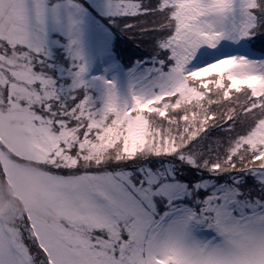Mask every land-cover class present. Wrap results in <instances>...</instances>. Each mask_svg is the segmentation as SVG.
Instances as JSON below:
<instances>
[{
    "label": "snow or ice",
    "instance_id": "snow-or-ice-1",
    "mask_svg": "<svg viewBox=\"0 0 264 264\" xmlns=\"http://www.w3.org/2000/svg\"><path fill=\"white\" fill-rule=\"evenodd\" d=\"M0 264H264V0H0Z\"/></svg>",
    "mask_w": 264,
    "mask_h": 264
},
{
    "label": "trees",
    "instance_id": "trees-1",
    "mask_svg": "<svg viewBox=\"0 0 264 264\" xmlns=\"http://www.w3.org/2000/svg\"><path fill=\"white\" fill-rule=\"evenodd\" d=\"M125 50H126L125 62H127V57L128 56H133V55H135V53L132 51V46L131 45L125 46Z\"/></svg>",
    "mask_w": 264,
    "mask_h": 264
}]
</instances>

***

# Exercise aim
Rewrite the records above, swapping "land-cover class" for "terrain category" and keeping everything else unchanged. Omit the pictures.

# Result of this task
Mask every terrain category present. Wrap results in <instances>...</instances>. Each mask_svg is the segmentation as SVG.
Instances as JSON below:
<instances>
[{
    "label": "snow or ice",
    "instance_id": "snow-or-ice-1",
    "mask_svg": "<svg viewBox=\"0 0 264 264\" xmlns=\"http://www.w3.org/2000/svg\"><path fill=\"white\" fill-rule=\"evenodd\" d=\"M0 264H264V0H0Z\"/></svg>",
    "mask_w": 264,
    "mask_h": 264
},
{
    "label": "trees",
    "instance_id": "trees-1",
    "mask_svg": "<svg viewBox=\"0 0 264 264\" xmlns=\"http://www.w3.org/2000/svg\"><path fill=\"white\" fill-rule=\"evenodd\" d=\"M125 50H126L125 62H127V57L128 56H133V55H135V53L132 51V46L131 45L125 46Z\"/></svg>",
    "mask_w": 264,
    "mask_h": 264
}]
</instances>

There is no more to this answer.